I recognized my shoe

Jul 08, 2010 18:26

I recognized my shoe.

It was over in the middle of the road. It was bloody. I realized with a numb horror that it still had my foot in it. My body and mind started to come into focus for me. I’d been hit. Hard. And broken. I tried to move my head to see what had happened. The pain that hit me from trying to do that made me scream like I didn’t know I could. White hot pain scraped up my spine and exploded in my brain with a damage report of pure agony. It was too much. My brain elected to spare me the rest of my life and I passed out. I thought I was dead.

I woke up lying in a hospital bed under white lights. It was dark outside the window. I could see my own self stretched out on the bed in the reflection. It was too blurry for me to make out my face exactly but when I raised one of my arms, the reflection did the same thing. And I.V. hung down from my wrist. My arm was very thin. I tried to sit up but it didn’t happen. My throat was very dry. I tried to say something and my throat closed like an old baseball glove catching a drive to left field. I concentrated on breathing through my nose until the spasms subsided.

I slowly creaked my head over away from the window and I saw the button marked “nurse” set into the wood of the bedside table. I very slowly reached out my hand to press it. I heard a buzzer faintly ring down the hall. It must have been very late at night. I heard a chair creak and the sound of paper slippers shuffle closer to my door. The effort on pressing the button and listening to those steps exhausted me and I fell asleep.

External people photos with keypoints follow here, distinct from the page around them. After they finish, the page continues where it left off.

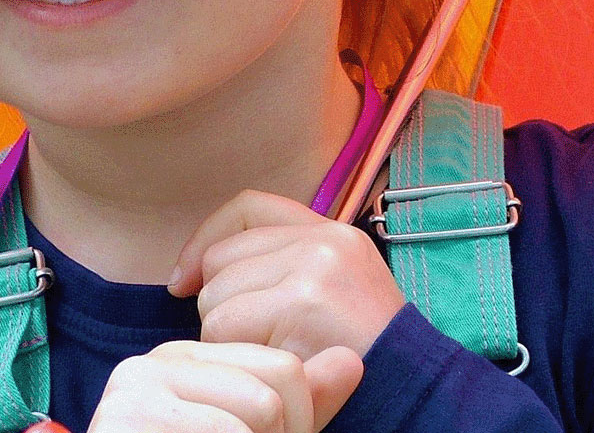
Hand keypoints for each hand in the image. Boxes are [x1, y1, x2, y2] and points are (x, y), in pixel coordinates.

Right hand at [84, 339, 361, 432]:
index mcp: (187, 358)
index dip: (298, 423)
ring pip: (257, 414)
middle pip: (273, 391)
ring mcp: (134, 390)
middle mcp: (156, 362)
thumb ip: (301, 405)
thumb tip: (352, 361)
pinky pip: (226, 432)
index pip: (283, 369)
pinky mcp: (126, 420)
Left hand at [168, 189, 405, 359]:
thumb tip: (195, 273)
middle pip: (222, 260)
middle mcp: (323, 240)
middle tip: (257, 341)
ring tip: (272, 355)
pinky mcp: (301, 303)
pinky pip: (225, 329)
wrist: (409, 386)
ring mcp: (313, 268)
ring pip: (216, 299)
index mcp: (332, 232)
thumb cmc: (361, 351)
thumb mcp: (335, 290)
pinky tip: (271, 367)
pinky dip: (235, 357)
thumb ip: (283, 266)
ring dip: (228, 339)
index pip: (248, 207)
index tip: (184, 281)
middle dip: (222, 306)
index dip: (205, 239)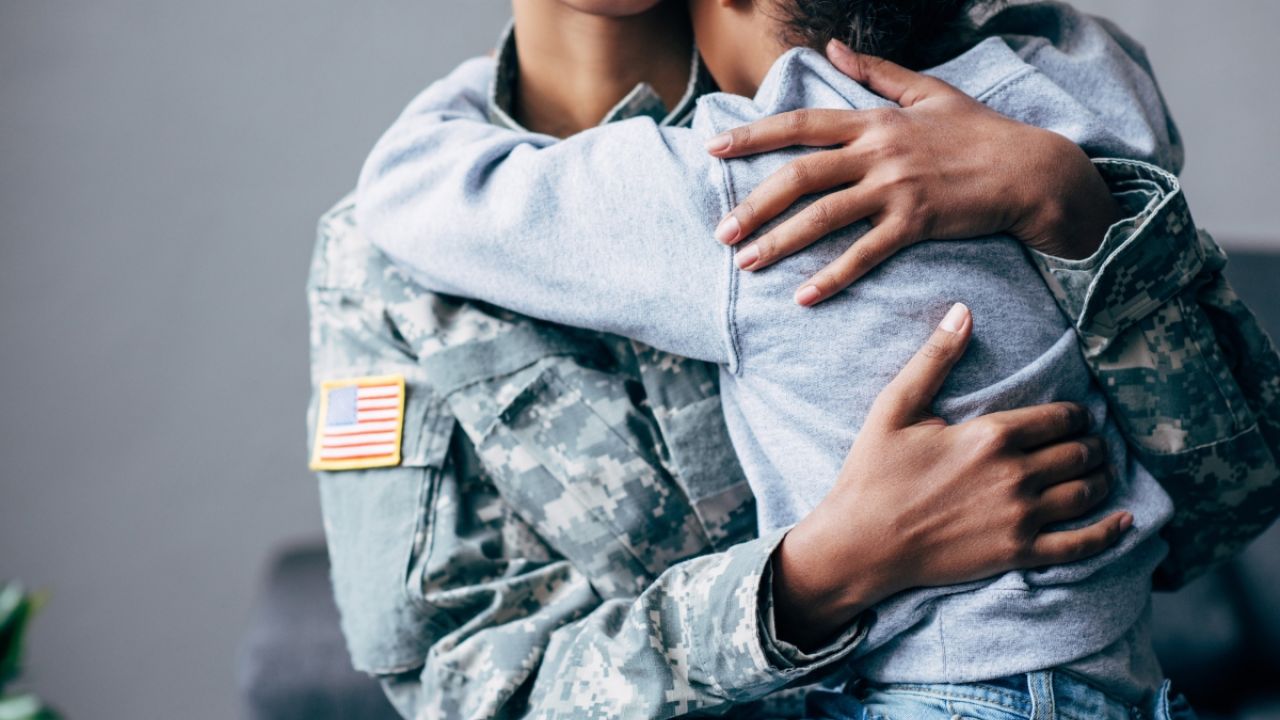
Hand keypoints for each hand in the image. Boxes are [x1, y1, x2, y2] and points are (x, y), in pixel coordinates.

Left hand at [707, 40, 1122, 306]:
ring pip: (825, 215)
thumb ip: (875, 74)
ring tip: (746, 263)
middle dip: (755, 203)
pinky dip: (833, 276)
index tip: (714, 149)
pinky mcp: (917, 223)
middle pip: (801, 174)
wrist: (1033, 170)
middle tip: (720, 230)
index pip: (800, 124)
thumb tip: (833, 47)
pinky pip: (865, 253)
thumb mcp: (927, 92)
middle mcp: (879, 151)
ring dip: (780, 241)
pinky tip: (804, 296)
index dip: (753, 136)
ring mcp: (897, 188)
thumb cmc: (980, 133)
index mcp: (874, 120)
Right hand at [770, 304, 1129, 648]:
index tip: (1076, 417)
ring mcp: (1020, 517)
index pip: (1058, 418)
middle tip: (1090, 444)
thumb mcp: (895, 408)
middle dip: (1091, 445)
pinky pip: (1080, 545)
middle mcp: (1014, 474)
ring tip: (1098, 473)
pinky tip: (1124, 522)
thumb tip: (963, 311)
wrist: (861, 544)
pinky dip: (1109, 533)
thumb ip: (934, 359)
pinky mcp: (1018, 554)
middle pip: (1079, 453)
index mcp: (990, 435)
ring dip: (1100, 479)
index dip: (1075, 415)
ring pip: (1085, 492)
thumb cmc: (872, 475)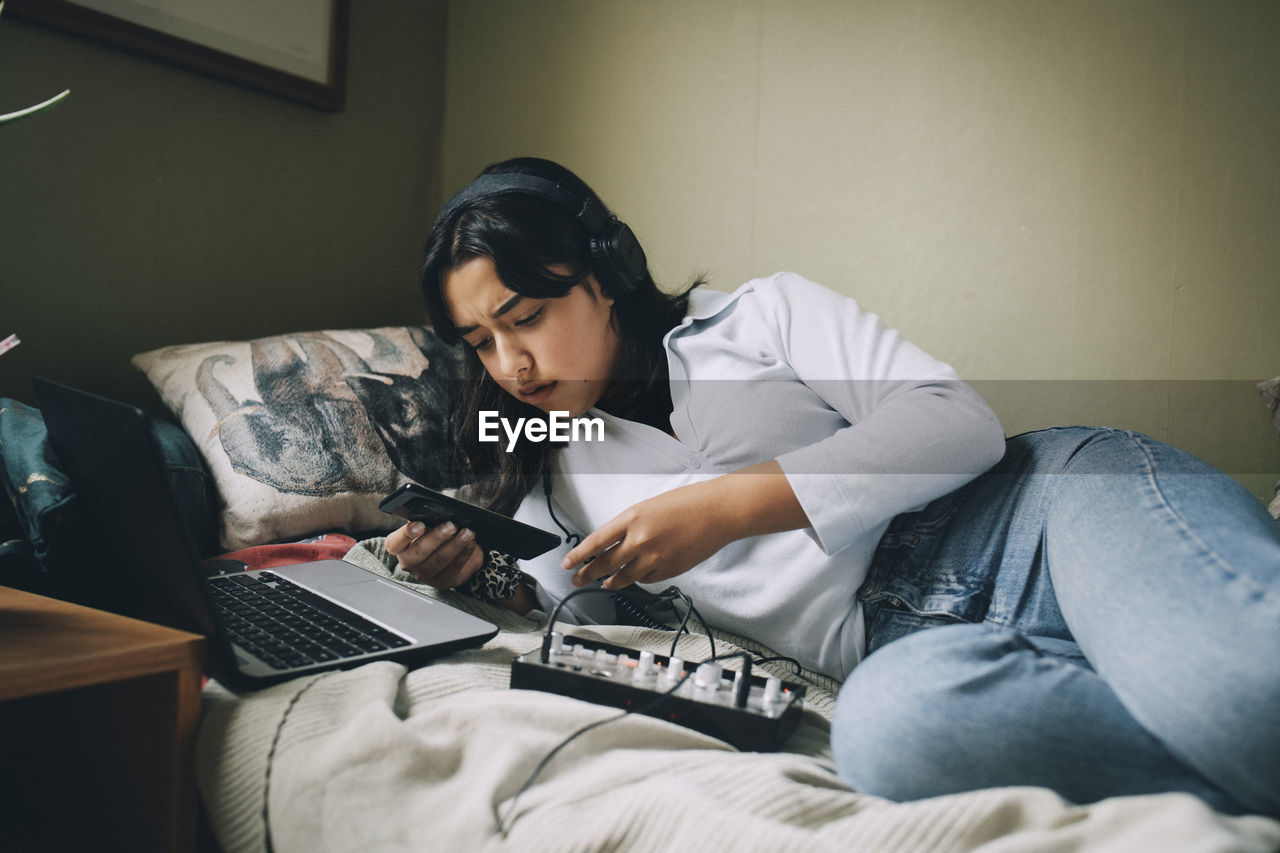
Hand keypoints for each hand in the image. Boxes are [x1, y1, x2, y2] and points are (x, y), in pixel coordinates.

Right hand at [384, 520, 483, 589]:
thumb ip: (427, 521)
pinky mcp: (442, 582)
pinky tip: (471, 543)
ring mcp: (425, 575)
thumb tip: (437, 514)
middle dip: (437, 537)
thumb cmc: (435, 536)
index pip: (394, 543)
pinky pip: (454, 567)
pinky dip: (465, 553)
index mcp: (399, 547)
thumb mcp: (428, 526)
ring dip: (456, 544)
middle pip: (420, 551)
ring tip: (467, 532)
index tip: (420, 524)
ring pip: (439, 560)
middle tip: (451, 525)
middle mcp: (409, 563)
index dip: (406, 534)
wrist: (451, 553)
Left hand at [561, 482, 732, 590]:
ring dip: (611, 582)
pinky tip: (636, 576)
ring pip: (624, 577)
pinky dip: (639, 579)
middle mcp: (640, 539)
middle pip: (605, 563)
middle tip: (576, 580)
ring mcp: (655, 557)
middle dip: (587, 574)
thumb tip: (613, 545)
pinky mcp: (669, 570)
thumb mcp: (649, 507)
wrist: (717, 512)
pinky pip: (646, 580)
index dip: (578, 555)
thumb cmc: (687, 504)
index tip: (567, 564)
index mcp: (633, 518)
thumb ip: (629, 526)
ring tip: (604, 584)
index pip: (596, 541)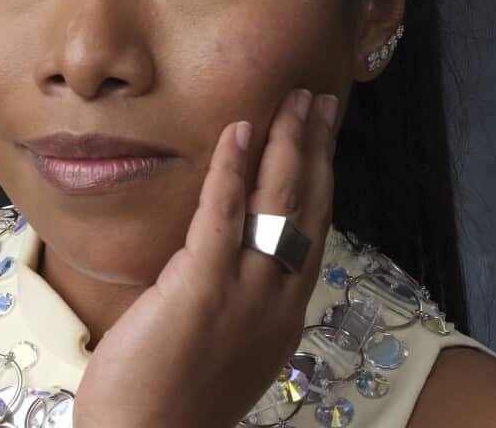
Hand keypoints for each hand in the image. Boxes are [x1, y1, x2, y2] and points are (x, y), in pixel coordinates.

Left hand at [72, 88, 338, 427]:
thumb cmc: (173, 404)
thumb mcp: (224, 349)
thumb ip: (235, 303)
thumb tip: (226, 260)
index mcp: (284, 314)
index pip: (312, 231)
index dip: (320, 178)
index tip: (322, 138)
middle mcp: (277, 301)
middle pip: (305, 207)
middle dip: (313, 147)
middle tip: (316, 99)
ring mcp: (244, 294)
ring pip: (275, 202)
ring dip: (284, 142)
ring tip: (289, 98)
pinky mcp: (200, 288)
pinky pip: (222, 213)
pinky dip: (231, 166)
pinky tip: (238, 130)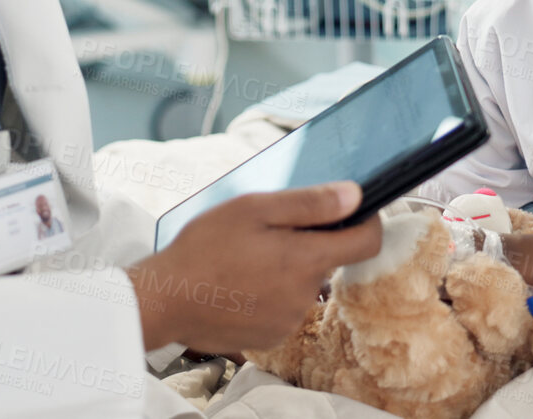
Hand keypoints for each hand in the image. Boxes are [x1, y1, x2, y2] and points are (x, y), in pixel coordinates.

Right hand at [128, 182, 380, 354]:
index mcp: (306, 259)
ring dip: (287, 270)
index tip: (352, 212)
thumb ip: (309, 203)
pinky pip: (285, 308)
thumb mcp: (253, 209)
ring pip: (304, 285)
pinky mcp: (271, 337)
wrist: (165, 300)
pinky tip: (241, 284)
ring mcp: (289, 321)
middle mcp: (305, 296)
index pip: (367, 243)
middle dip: (309, 243)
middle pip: (329, 262)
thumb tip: (356, 195)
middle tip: (268, 231)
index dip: (366, 222)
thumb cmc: (204, 248)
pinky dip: (271, 294)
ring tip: (246, 259)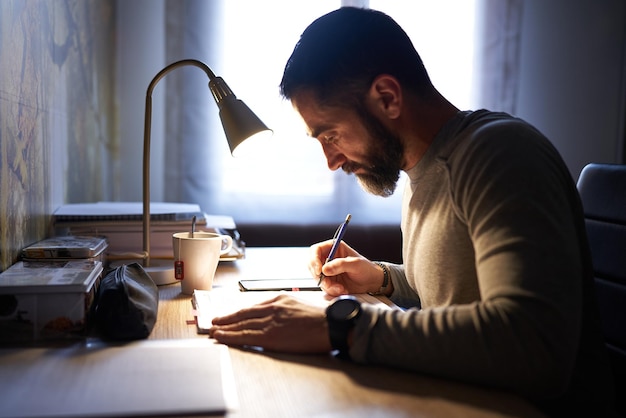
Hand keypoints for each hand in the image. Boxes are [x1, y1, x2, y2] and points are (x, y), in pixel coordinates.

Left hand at [209, 294, 329, 352]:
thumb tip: (276, 317)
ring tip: (213, 331)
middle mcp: (272, 307)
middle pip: (243, 314)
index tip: (229, 315)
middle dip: (227, 318)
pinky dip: (230, 336)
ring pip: (241, 324)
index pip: (253, 306)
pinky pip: (245, 335)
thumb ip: (284, 309)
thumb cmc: (320, 318)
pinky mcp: (270, 335)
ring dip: (224, 328)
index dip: (238, 312)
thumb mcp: (299, 305)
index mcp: (279, 299)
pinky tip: (221, 337)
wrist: (330, 326)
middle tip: (214, 322)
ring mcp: (270, 321)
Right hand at [309, 240, 386, 295]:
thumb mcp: (355, 264)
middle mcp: (328, 258)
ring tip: (341, 288)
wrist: (372, 282)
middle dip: (320, 276)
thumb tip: (324, 269)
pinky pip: (324, 286)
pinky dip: (331, 290)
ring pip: (317, 278)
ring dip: (328, 286)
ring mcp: (328, 270)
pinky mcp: (329, 280)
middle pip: (313, 265)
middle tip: (329, 283)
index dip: (314, 259)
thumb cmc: (366, 268)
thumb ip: (340, 265)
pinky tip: (342, 290)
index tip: (319, 271)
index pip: (315, 250)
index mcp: (333, 247)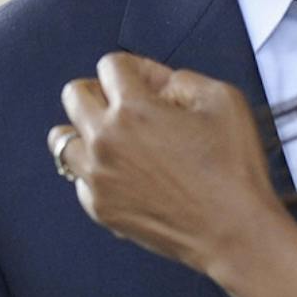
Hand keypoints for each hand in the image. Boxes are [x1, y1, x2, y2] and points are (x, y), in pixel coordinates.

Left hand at [48, 53, 282, 275]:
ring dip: (86, 132)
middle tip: (127, 107)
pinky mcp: (100, 208)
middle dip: (101, 92)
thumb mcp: (222, 99)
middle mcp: (105, 141)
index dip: (137, 69)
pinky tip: (126, 175)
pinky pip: (80, 179)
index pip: (110, 65)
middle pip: (74, 95)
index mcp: (132, 109)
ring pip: (62, 140)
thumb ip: (181, 79)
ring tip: (116, 140)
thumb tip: (156, 82)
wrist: (234, 231)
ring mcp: (97, 178)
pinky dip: (96, 172)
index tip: (153, 86)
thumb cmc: (232, 169)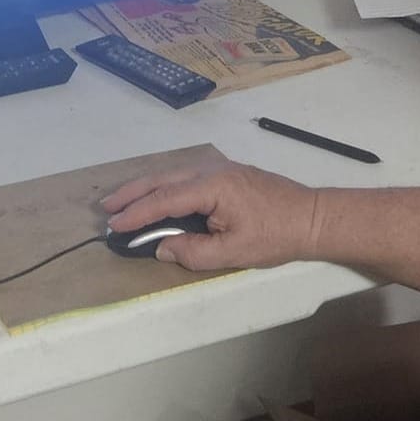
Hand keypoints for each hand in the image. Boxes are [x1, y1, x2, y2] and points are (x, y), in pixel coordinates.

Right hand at [99, 161, 319, 269]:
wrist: (313, 217)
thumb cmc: (277, 235)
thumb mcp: (233, 252)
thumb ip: (193, 252)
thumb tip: (162, 247)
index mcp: (212, 186)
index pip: (164, 199)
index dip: (137, 214)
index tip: (115, 226)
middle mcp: (212, 170)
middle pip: (163, 179)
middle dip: (133, 194)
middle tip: (106, 207)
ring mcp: (221, 169)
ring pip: (173, 175)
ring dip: (147, 188)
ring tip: (122, 201)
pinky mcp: (228, 174)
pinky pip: (187, 177)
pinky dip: (166, 186)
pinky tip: (157, 195)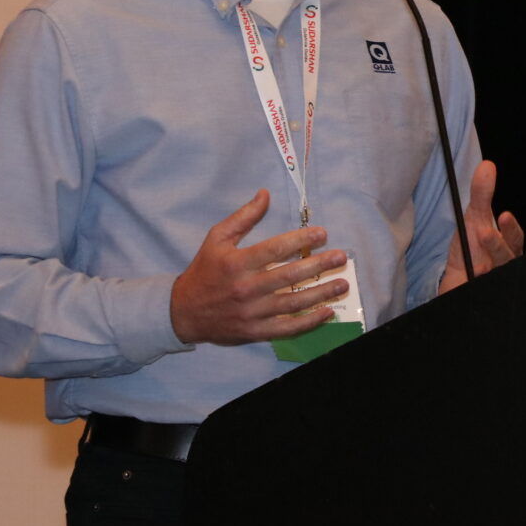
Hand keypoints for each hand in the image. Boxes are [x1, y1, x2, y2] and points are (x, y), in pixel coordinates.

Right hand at [168, 189, 348, 345]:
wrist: (183, 312)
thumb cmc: (204, 271)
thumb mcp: (217, 239)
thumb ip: (243, 217)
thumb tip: (265, 194)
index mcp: (237, 263)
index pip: (275, 249)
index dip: (300, 241)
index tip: (322, 234)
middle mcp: (246, 288)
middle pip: (289, 276)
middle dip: (318, 266)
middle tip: (341, 257)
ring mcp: (251, 313)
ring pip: (292, 303)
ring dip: (321, 293)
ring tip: (343, 284)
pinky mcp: (255, 331)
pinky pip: (286, 328)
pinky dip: (309, 322)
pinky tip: (327, 312)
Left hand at [438, 160, 525, 293]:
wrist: (457, 284)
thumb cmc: (470, 252)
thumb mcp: (474, 219)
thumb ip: (482, 194)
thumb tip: (488, 166)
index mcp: (507, 248)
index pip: (514, 239)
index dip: (511, 229)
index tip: (504, 216)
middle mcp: (504, 266)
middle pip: (508, 258)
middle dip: (497, 246)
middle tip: (484, 233)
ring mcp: (493, 283)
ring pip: (497, 276)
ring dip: (486, 268)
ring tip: (476, 262)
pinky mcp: (482, 298)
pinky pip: (483, 297)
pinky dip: (476, 288)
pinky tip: (472, 281)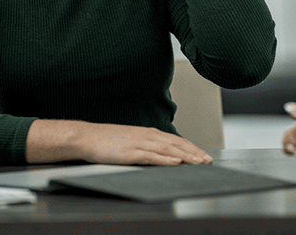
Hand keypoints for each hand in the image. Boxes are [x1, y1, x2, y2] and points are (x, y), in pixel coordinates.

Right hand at [77, 122, 212, 165]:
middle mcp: (148, 136)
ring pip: (169, 150)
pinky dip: (167, 159)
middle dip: (195, 153)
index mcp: (149, 133)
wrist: (87, 137)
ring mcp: (140, 143)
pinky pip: (152, 156)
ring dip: (186, 156)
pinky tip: (177, 162)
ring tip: (199, 162)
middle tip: (208, 161)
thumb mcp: (132, 141)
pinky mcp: (131, 152)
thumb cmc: (107, 140)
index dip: (192, 148)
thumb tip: (161, 154)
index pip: (176, 140)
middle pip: (177, 144)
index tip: (204, 155)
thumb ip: (147, 146)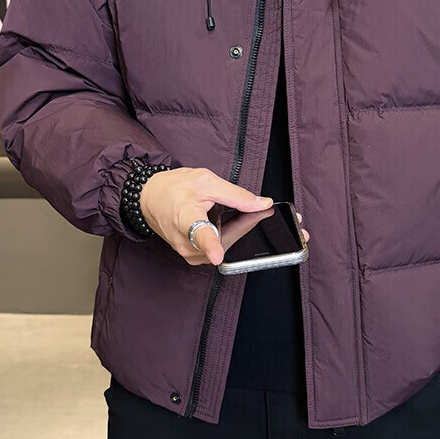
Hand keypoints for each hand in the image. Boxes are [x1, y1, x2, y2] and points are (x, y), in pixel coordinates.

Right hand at [139, 167, 308, 266]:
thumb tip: (262, 203)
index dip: (210, 245)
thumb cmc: (173, 188)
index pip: (198, 235)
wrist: (148, 200)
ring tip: (271, 219)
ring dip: (250, 234)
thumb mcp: (205, 181)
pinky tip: (250, 224)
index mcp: (185, 219)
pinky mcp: (196, 257)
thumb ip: (236, 195)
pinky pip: (222, 248)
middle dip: (255, 229)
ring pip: (229, 246)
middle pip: (228, 240)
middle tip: (290, 223)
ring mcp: (191, 254)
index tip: (217, 254)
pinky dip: (237, 237)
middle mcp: (187, 242)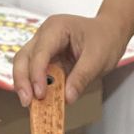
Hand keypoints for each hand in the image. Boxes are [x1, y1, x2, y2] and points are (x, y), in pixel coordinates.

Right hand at [12, 14, 129, 106]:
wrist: (110, 34)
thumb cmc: (105, 40)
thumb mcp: (98, 59)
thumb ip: (81, 77)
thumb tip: (67, 98)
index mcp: (56, 28)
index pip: (40, 52)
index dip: (37, 74)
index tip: (40, 94)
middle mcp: (44, 36)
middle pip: (23, 57)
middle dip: (22, 80)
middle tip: (27, 102)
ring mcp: (42, 47)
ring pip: (23, 65)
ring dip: (24, 85)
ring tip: (30, 104)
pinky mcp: (45, 60)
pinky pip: (34, 73)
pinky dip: (35, 87)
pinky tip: (38, 101)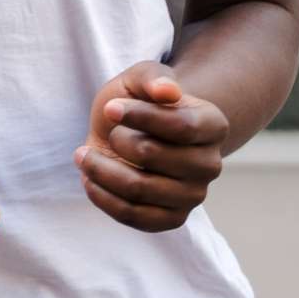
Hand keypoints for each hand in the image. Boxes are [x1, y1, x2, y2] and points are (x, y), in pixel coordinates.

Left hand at [74, 61, 227, 231]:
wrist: (136, 131)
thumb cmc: (140, 101)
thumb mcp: (141, 78)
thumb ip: (153, 78)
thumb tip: (168, 91)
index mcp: (213, 125)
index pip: (180, 126)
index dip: (140, 116)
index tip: (110, 108)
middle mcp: (210, 164)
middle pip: (154, 156)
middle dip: (119, 139)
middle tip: (107, 131)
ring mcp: (193, 196)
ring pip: (138, 188)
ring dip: (101, 169)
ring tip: (84, 155)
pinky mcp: (172, 219)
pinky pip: (133, 215)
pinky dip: (104, 197)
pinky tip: (90, 178)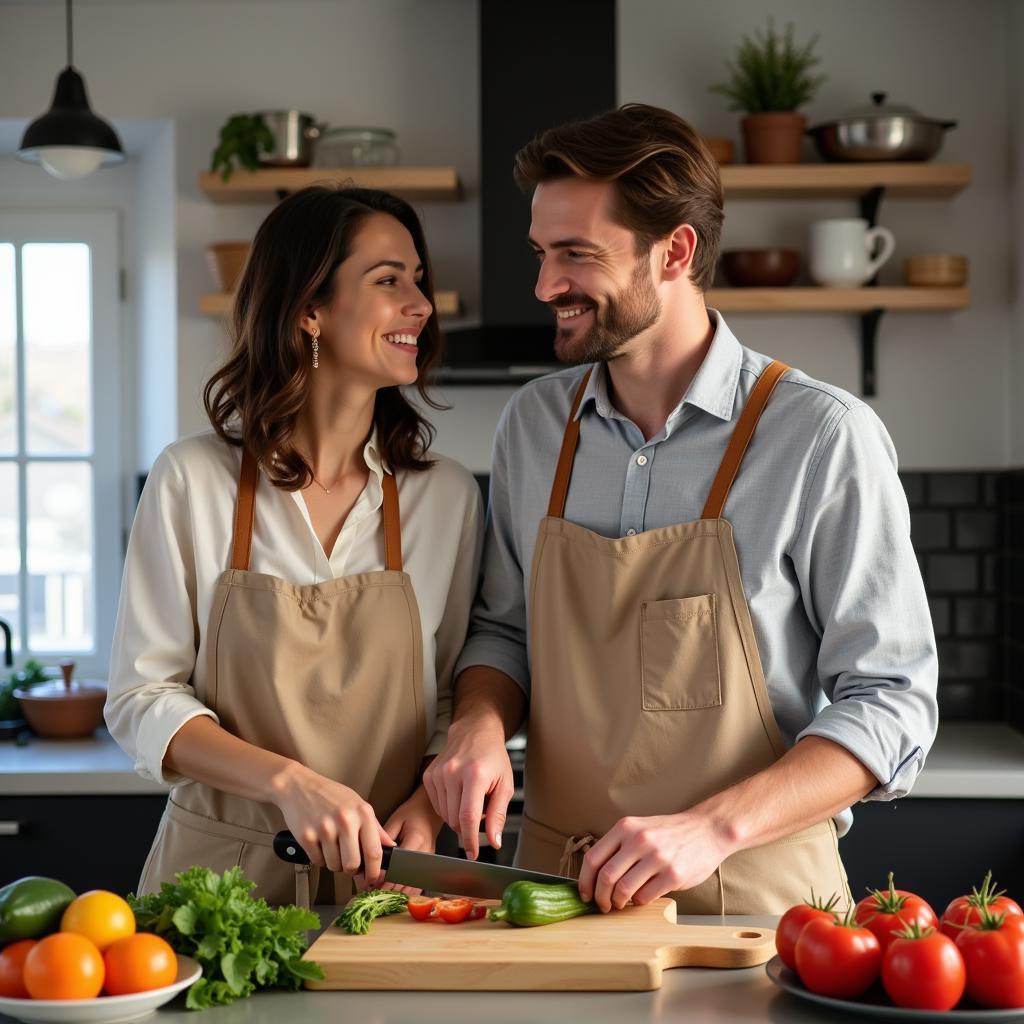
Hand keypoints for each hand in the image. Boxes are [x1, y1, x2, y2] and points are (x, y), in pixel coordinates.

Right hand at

The next time I woke up, I felt better. I was dizzy but the sun was up outside the window. I reached up to my head and nearly knocked myself out with the cast that was on my wrist. I didn’t remember seeing that the first time I woke up. With my other hand, I felt my head. My hair was gone. Nothing but stubble. Two weeks of stubble if I had to guess.

This time when I tried to speak, my throat obeyed. “Nurse” I croaked. I doubt the word was intelligible but sound came out of me. Rusty-squeezebox style but at least I could communicate with the world. I reached over and pressed the button.

A large nurse with a friendly face came through the door and over to my bed.

“Don’t try to speak.” She said with a twinkle in her eye. “You’ve been in a horrible accident.”